Start of Block

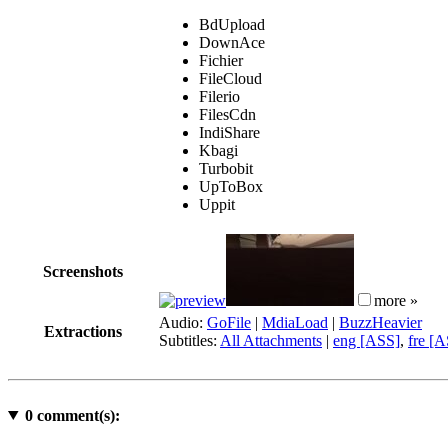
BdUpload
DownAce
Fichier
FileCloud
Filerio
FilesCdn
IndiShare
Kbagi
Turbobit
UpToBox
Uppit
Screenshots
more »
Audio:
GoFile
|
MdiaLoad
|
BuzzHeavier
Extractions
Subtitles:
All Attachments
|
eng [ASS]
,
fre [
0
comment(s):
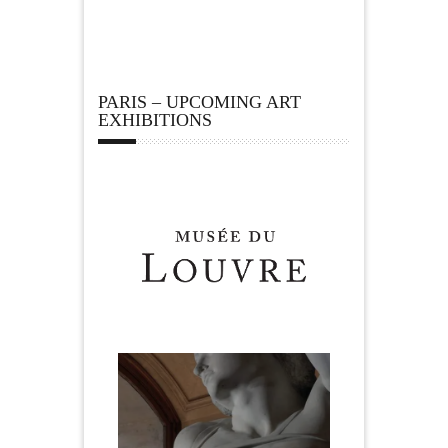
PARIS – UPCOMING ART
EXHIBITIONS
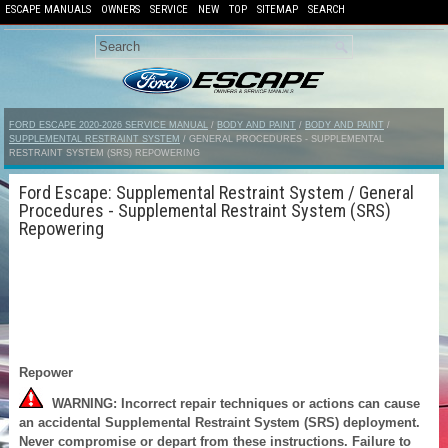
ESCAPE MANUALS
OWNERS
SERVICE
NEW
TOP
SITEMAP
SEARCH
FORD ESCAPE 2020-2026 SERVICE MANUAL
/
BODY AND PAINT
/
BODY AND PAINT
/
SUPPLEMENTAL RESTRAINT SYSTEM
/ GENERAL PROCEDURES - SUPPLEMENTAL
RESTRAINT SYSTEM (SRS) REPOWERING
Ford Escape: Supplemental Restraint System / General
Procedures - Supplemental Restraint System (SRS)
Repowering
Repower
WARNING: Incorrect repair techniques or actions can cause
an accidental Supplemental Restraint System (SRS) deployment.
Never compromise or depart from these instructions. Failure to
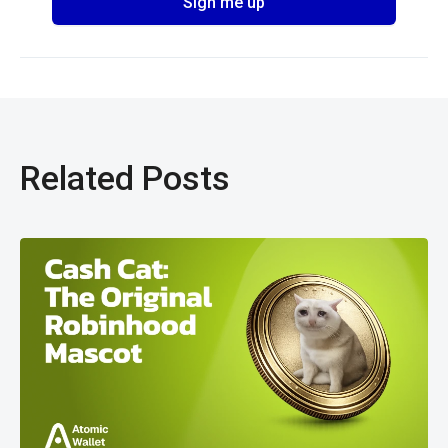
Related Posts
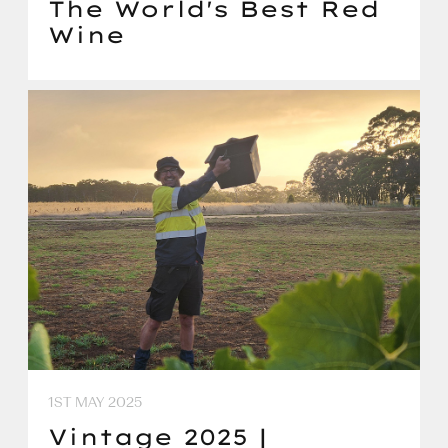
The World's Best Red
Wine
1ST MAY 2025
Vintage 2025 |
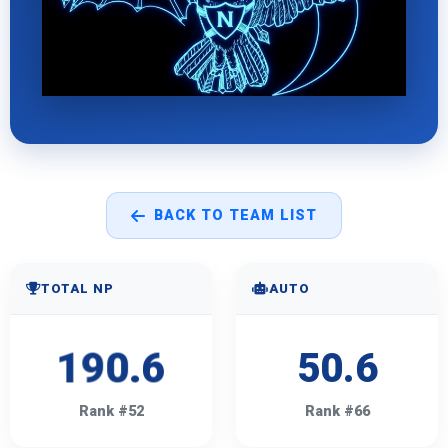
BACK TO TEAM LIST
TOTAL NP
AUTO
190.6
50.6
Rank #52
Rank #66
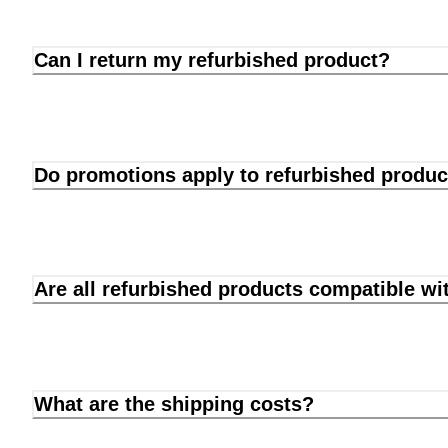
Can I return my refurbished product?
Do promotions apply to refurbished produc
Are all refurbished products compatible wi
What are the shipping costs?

End of Block

» Assignment
Can you turn the records into a Markdown table with the columns "No." and "Text", starting at the line that has "BACK TO TEAM LIST" and stopping after the last line of the records? Leave out blank lines and pictures.

» Response for this exercise
| No. | Text |
|---|---|
| 1 | BACK TO TEAM LIST |
| 2 | TOTAL NP |
| 3 | AUTO |
| 4 | 190.6 |
| 5 | 50.6 |
| 6 | Rank #52 |
| 7 | Rank #66 |
| 8 | Can I return my refurbished product? |
| 9 | Do promotions apply to refurbished produc |
| 10 | Are all refurbished products compatible wi |
| 11 | What are the shipping costs? |